RARE-EARTH SILICATES AS ENVIRONMENTAL BARRIER COATINGS FOR Si BASED NON OXIDE CERAMICS
Abstract :
Environmental barrier coatings (EBCs) are provided to protect the Si-based ceramics against water-vapour attack. Presently, the EBCs are based on rare-earth silicates which have higher temperature capability, lower volatility, and superior thermo-chemical compatibility compared to the earlier materials. In this work, yttrium silicates (Y2SiO5 and Y2Si2O7) and ytterbium silicates (Yb2SiO5 and Yb2Si2O7) are evaluated as potential EBC materials. Sol-gel synthesis of yttrium monosilicate is the main focus to study the phase selection. It is seen that acid catalyzed sol helps to maintain homogeneity in the synthesis of yttrium monosilicate. Presence of a thermodynamic miscibility gap around the monosilicate composition in the liquid phase indicates that phase separation occurs in the amorphous stage prior to crystallization. This phase separation leads to the formation of secondary phases upon crystallization. Yttrium disilicate also exhibits miscibility gap and is synthesized in base catalyzed condition since it maximizes the disilicate phase fraction upon calcination. This theory holds good for the ytterbium silicate compounds as well. It was also understood that in aqueous sol-gel syntheses involving silica, water and ethanol play a crucial role. The ratio of water/TEOS/ethanol affects the rates of hydrolysis and condensation influencing the phase formation upon calcination. The synthesized powders obtained from the sol-gel synthesis of the compounds were used to prepare dense pellets. The pellets were used to determine the CTE and Vickers hardness of the compounds.
Yttrium and ytterbium silicate in-situ coatings were developed by spraying their respective oxides on SiC substrates.

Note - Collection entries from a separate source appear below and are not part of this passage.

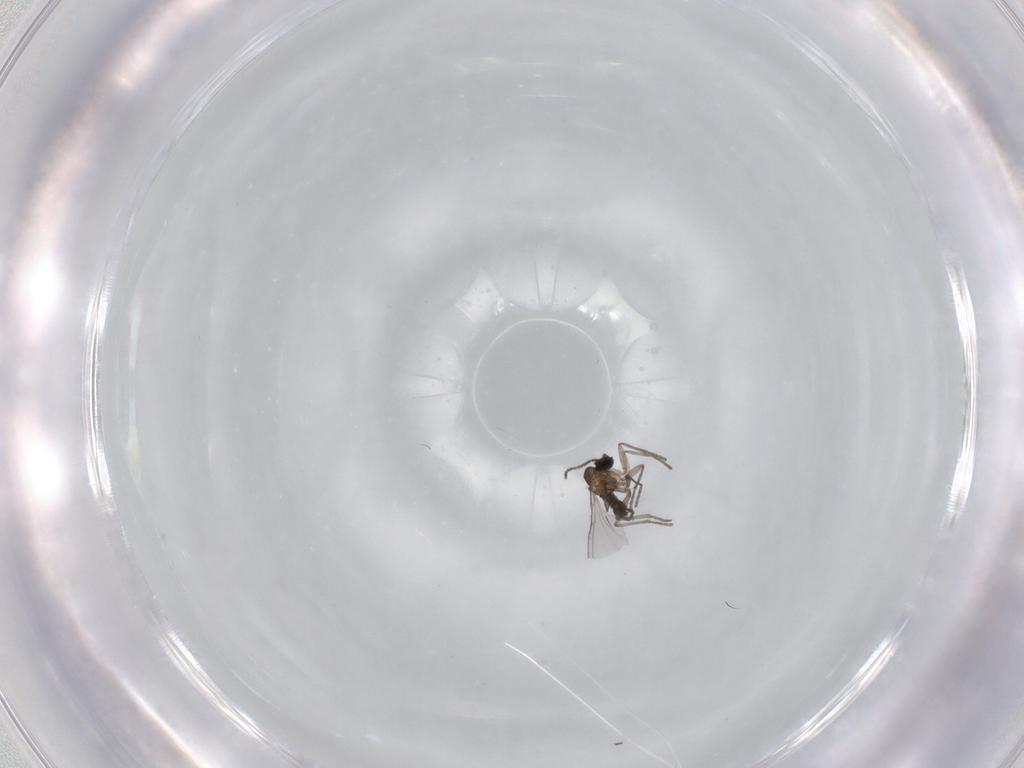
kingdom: Animalia
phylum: Arthropoda
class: Insecta
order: Diptera
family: Sciaridae
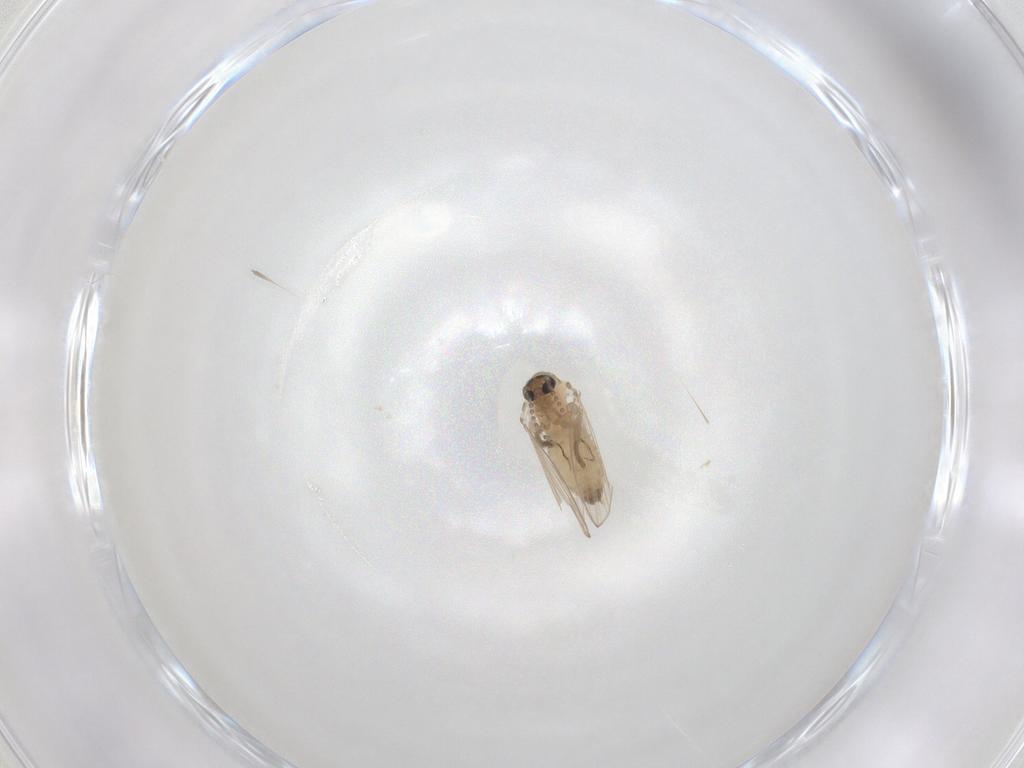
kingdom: Animalia
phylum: Arthropoda
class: Insecta
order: Diptera
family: Psychodidae
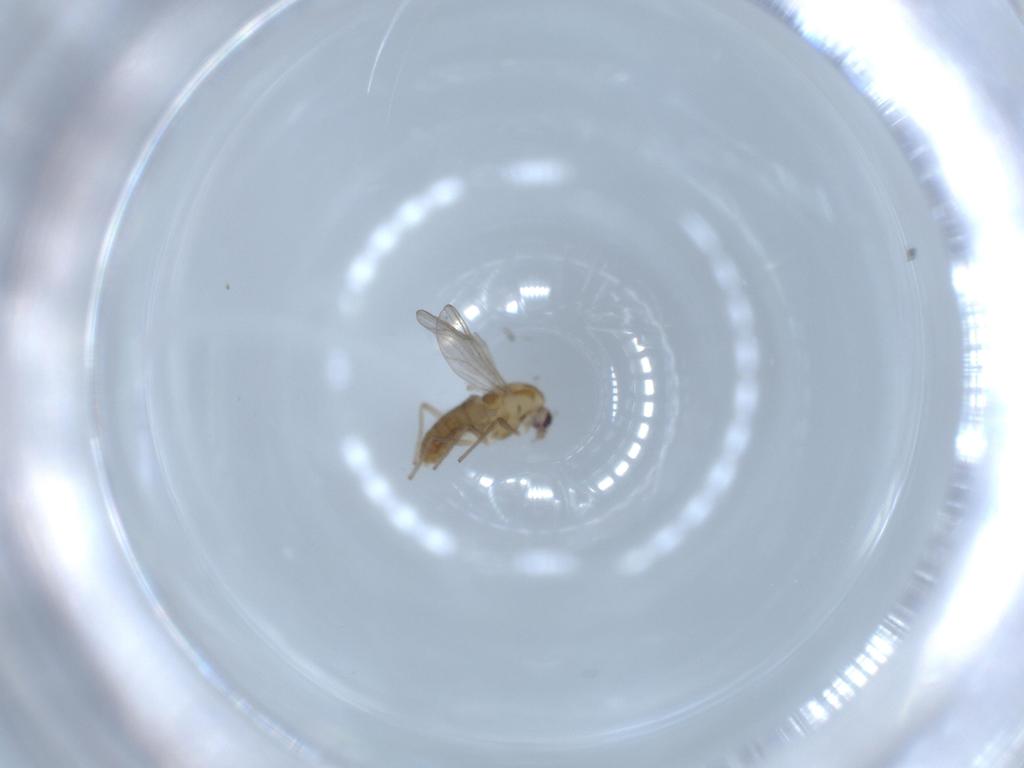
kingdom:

The coatings were heated up to 1400 °C to allow the formation of yttrium/ytterbium silicate compounds. The coatings were exposed to oxy-acetylene flame to study their ablation behaviour at different temperatures. No significant mass loss was observed after exposure to the flame for 18 h for both yttrium and ytterbium silicate compounds. SEM, EDS and XRD were used to explain the changes in the microstructure and phase formation during exposure to the flame. Overall, it was seen that ytterbium silicate coatings showed better ablation resistance than yttrium silicate coatings.